Yapısalcılık; ölmekte olan varoluşçuluğun yerini alan bir fikir modası olarak 1950’li yıllarda Fransa’da doğmuştur. Yapısalcılık, özneyi yok sayar. Söylem araştırmaları dilin bir iletişim formu olduğu düşüncesinden yola çıkar. Dil sembolik düzeni yaratan bir iletişim aracıdır. Yapısalcıların görevi, çeşitli kültürlerin organize ettiği algılama ve dünyayı anlama biçimlerine dayalı kavramsal yapıları açıklığa çıkarmaktır. Yapısalcılık, dünyanın kendisinin ne olduğunu değil, anlamlandıran insanların onu nasıl anlamlandırdıklarını keşfetme amacını taşır. Yapısalcı anlayış dilin ardında her zaman bir yapı olduğu fikrini benimser. Dilin içinden doğan ve dil aracılığı ile varlık gösteren söylemde her zaman bir yapıdan yola çıkar ve yapı aracılığıyla bir küme kurmaya girişir.

Yapısalcılığın kendi içerisinden oluşan eleştiriler Post-yapısalcılığın doğmasına neden olmuştur. Post-yapısalcılığa göre her şey bir yapıdır ve bu yapının merkezi ve sınırı yoktur. Dil kendi içinde kapalı bir sistem değil açık ve esnek bir sistemdir. Post-yapısalcı yaklaşım metin merkezli bir yaklaşımdır. Bu görüş, her metinin arkasında bir yapının bulunduğunu iddia ederek okuyucunun önemini hiçe sayan yapısalcı görüşün aksine, okuyucu merkeze alır. Metnin anlamını yazar değil, okuyucu belirler. Birden çok okuyucu olduğu için, metnin de birden çok anlamı vardır. Yazar artık, modernitede olduğu gibi otorite kaynağı değildir.

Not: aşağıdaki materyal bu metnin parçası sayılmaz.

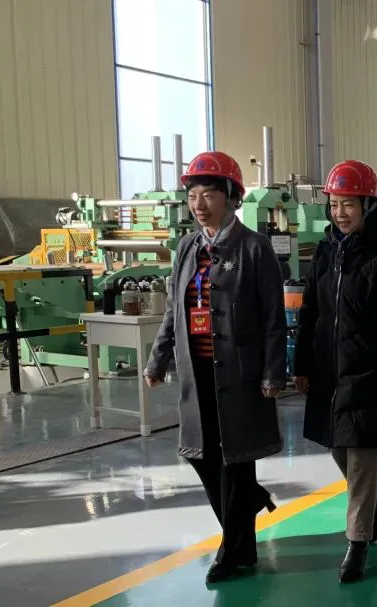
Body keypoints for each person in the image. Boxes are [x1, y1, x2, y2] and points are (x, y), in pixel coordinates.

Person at [143, 151, 285, 583]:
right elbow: (174, 309)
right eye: (192, 195)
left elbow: (273, 316)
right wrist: (158, 359)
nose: (198, 204)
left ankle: (233, 551)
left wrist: (272, 372)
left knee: (236, 461)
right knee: (202, 456)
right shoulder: (187, 247)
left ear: (230, 197)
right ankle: (251, 506)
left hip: (240, 373)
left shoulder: (254, 248)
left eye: (208, 194)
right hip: (197, 371)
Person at [293, 160, 377, 582]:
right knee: (338, 448)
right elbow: (310, 310)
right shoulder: (325, 251)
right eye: (334, 205)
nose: (340, 213)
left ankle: (357, 542)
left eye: (348, 204)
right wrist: (302, 364)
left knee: (363, 459)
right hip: (330, 374)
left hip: (372, 373)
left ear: (368, 205)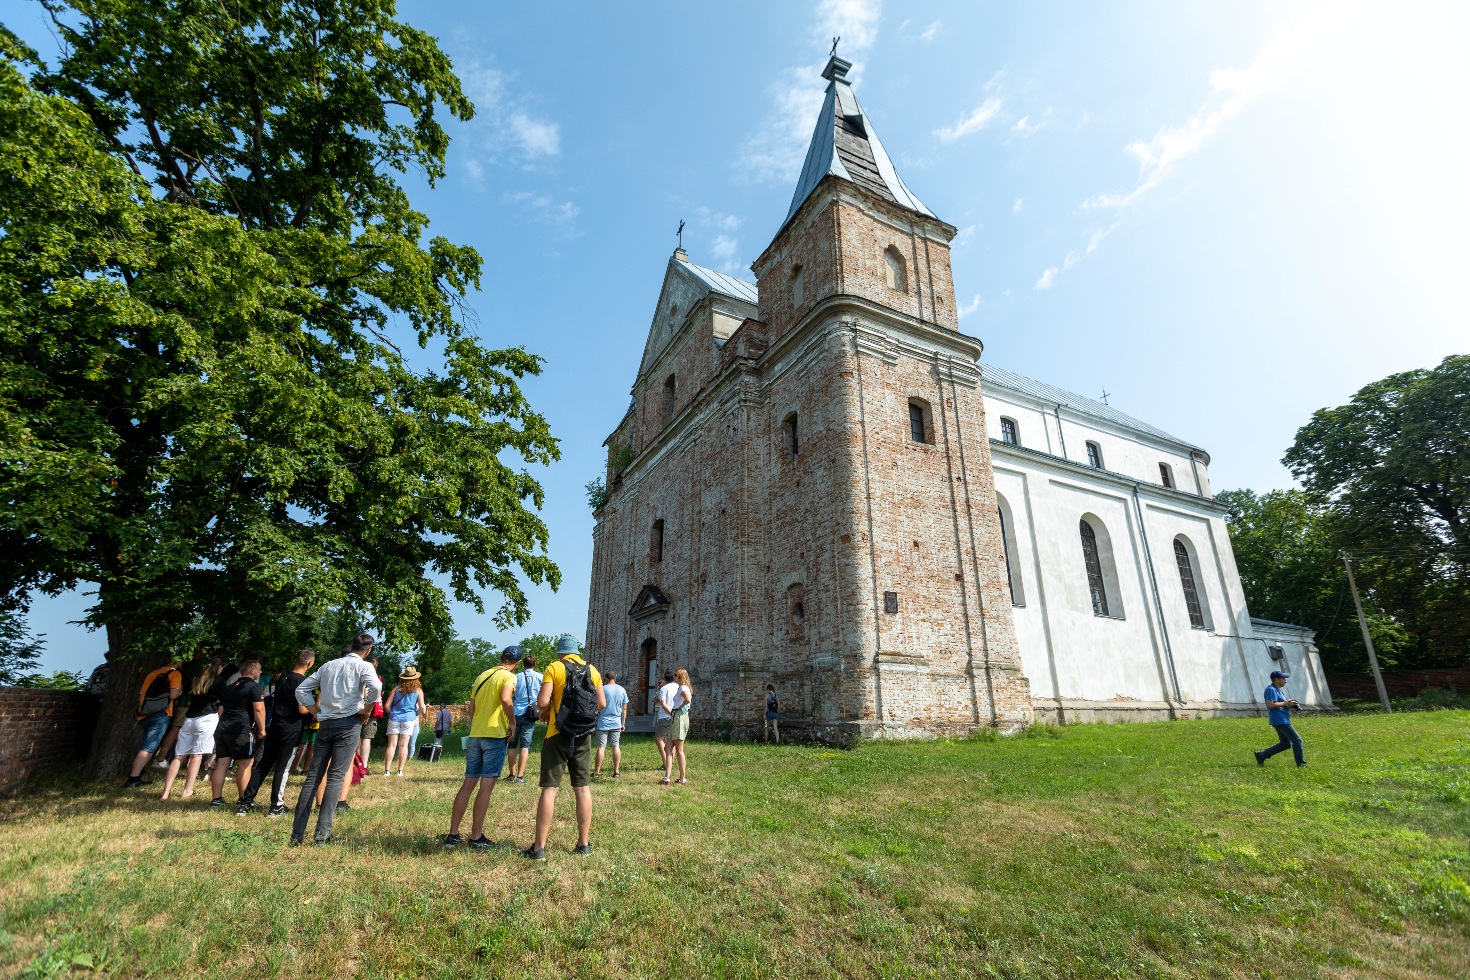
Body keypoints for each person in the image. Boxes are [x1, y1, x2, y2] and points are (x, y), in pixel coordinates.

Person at [292, 633, 382, 846]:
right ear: (367, 651)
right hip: (349, 723)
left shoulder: (328, 666)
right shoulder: (364, 666)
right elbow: (376, 689)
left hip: (326, 723)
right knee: (335, 777)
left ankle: (297, 835)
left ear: (351, 646)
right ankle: (322, 835)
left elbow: (301, 689)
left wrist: (314, 710)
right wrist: (367, 709)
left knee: (313, 777)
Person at [523, 635, 604, 860]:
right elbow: (602, 703)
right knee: (582, 788)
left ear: (560, 653)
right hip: (583, 736)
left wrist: (549, 711)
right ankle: (583, 844)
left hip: (557, 733)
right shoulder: (593, 670)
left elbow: (541, 702)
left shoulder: (555, 667)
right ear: (577, 652)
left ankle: (539, 848)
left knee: (550, 789)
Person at [444, 647, 519, 849]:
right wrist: (512, 723)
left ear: (501, 658)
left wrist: (478, 723)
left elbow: (471, 708)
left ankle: (453, 835)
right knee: (486, 786)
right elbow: (505, 699)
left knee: (468, 784)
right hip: (494, 736)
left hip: (475, 735)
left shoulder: (482, 676)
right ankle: (476, 837)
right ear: (517, 663)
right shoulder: (509, 677)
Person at [237, 649, 315, 816]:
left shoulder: (282, 678)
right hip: (291, 728)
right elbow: (302, 709)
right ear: (310, 663)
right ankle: (276, 806)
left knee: (264, 764)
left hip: (275, 725)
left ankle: (245, 802)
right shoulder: (303, 682)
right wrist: (314, 710)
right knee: (283, 767)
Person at [160, 662, 223, 800]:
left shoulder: (197, 680)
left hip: (189, 719)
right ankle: (187, 790)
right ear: (219, 668)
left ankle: (165, 793)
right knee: (196, 756)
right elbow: (222, 704)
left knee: (178, 756)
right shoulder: (218, 682)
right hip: (206, 718)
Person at [209, 659, 267, 806]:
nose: (261, 672)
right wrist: (262, 729)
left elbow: (221, 710)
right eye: (259, 669)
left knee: (222, 763)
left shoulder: (229, 688)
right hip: (240, 729)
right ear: (252, 671)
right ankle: (244, 800)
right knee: (246, 763)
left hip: (222, 728)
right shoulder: (255, 687)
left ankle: (216, 800)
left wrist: (225, 724)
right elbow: (259, 709)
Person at [123, 660, 183, 788]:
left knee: (147, 744)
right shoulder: (175, 674)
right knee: (148, 747)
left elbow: (142, 694)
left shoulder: (153, 673)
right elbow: (173, 695)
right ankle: (133, 778)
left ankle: (138, 773)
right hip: (161, 713)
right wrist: (180, 691)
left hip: (145, 713)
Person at [1255, 670, 1306, 768]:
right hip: (1280, 720)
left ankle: (1262, 755)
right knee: (1297, 740)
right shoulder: (1271, 689)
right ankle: (1301, 764)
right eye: (1283, 679)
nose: (1285, 681)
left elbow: (1280, 705)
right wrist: (1286, 703)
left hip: (1281, 719)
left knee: (1286, 744)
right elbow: (1270, 704)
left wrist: (1290, 705)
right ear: (1276, 680)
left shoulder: (1278, 690)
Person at [382, 666, 427, 776]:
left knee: (391, 745)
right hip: (409, 718)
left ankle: (387, 771)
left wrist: (392, 713)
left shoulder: (396, 689)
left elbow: (387, 706)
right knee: (403, 745)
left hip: (394, 718)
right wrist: (415, 714)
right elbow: (421, 706)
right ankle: (400, 771)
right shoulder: (418, 691)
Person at [508, 649, 540, 783]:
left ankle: (511, 774)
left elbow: (512, 695)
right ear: (535, 664)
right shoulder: (540, 677)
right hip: (530, 713)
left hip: (515, 713)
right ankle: (520, 776)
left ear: (523, 665)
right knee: (525, 746)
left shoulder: (516, 677)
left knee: (512, 745)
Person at [593, 670, 628, 779]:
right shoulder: (622, 690)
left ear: (606, 679)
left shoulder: (602, 689)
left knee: (601, 747)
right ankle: (616, 771)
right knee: (616, 746)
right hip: (616, 722)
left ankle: (597, 772)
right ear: (615, 678)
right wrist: (623, 722)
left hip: (603, 722)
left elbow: (597, 705)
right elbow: (624, 707)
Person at [662, 668, 693, 786]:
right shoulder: (682, 687)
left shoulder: (683, 687)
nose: (673, 677)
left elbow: (688, 699)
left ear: (680, 676)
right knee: (668, 748)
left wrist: (680, 707)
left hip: (680, 717)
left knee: (679, 750)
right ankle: (666, 777)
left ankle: (682, 778)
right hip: (676, 717)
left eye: (675, 675)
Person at [359, 652, 382, 773]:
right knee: (366, 738)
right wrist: (367, 710)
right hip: (369, 711)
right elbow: (369, 693)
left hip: (357, 709)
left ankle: (356, 764)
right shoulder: (376, 679)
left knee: (357, 738)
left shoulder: (360, 676)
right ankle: (363, 765)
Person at [653, 669, 677, 773]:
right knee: (673, 741)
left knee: (659, 739)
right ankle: (671, 762)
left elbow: (663, 704)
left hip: (665, 716)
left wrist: (670, 712)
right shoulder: (679, 687)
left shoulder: (664, 688)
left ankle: (666, 762)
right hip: (677, 716)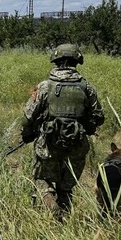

Yapısalcılık, yazarı öldürmüştür.

Postmodernizm farklılaşan, bölünen kitlelerin kültürünü daha doğrusu “aşağı” kültürlere yönelmiş, kitle kültürlerini azizleştiren bir yaklaşımdır. Modernist dünyanın çift değerlilik, bilginin hakimiyeti, konsensüs, ve öznelerarasılık, elit kültür anlayışına karşı olan postmodern dünya; çoğalma, mitosun rehabilitasyonu, uyumsuzluk ve kitle kültürü ile karakterize edilir. Postmodernizm, özneyi “belirleyici” statüden indirerek, “belirlenen” konumuna taşır. Özne, dil ya da güç (iktidar) tarafından inşa edilmektedir.

40

Hermeneutik, bir konuşma, yazılı kelimeler ya da resimlerden oluşan metnin ayrıntılı okunması ya da incelenmesine vurgu yapar ve geçmişi, dil ürünlerinin yazılı eserlerin dilini yorumlayarak anlamak, yorumlama işlevini üstlenir.

3.2.2. İçerik Analizi

İçerik analizini sistemik olarak bir çerçeveye oturtan bilim adamı Bernard Benelson’dur. Benelson, içerik analizini şu şekilde tanımlamaktadır: ”İçerik analizi, iletişimin açık ve belirgin içeriğinin nesnel, sistematik ve nicel tanımlanmasına yönelik bir araştırma tekniğidir.” (Gökçe, 2006: 35).

İçerik analizinin esas konusu metindir. Analizde önemli olan metnin ne anlama geldiğidir. Metin yazarının anlatmak istediği fikir, içerik analizinde önemli değildir. Söylem analizinde az sayıda metin ele alınırken, içerik analizinde çok sayıda metin ele alınmaktadır. İçerik analizinde, araştırmanın nesnesi metnin kendisidir. Metinlerin ortak özelliklerine vurgu yapar.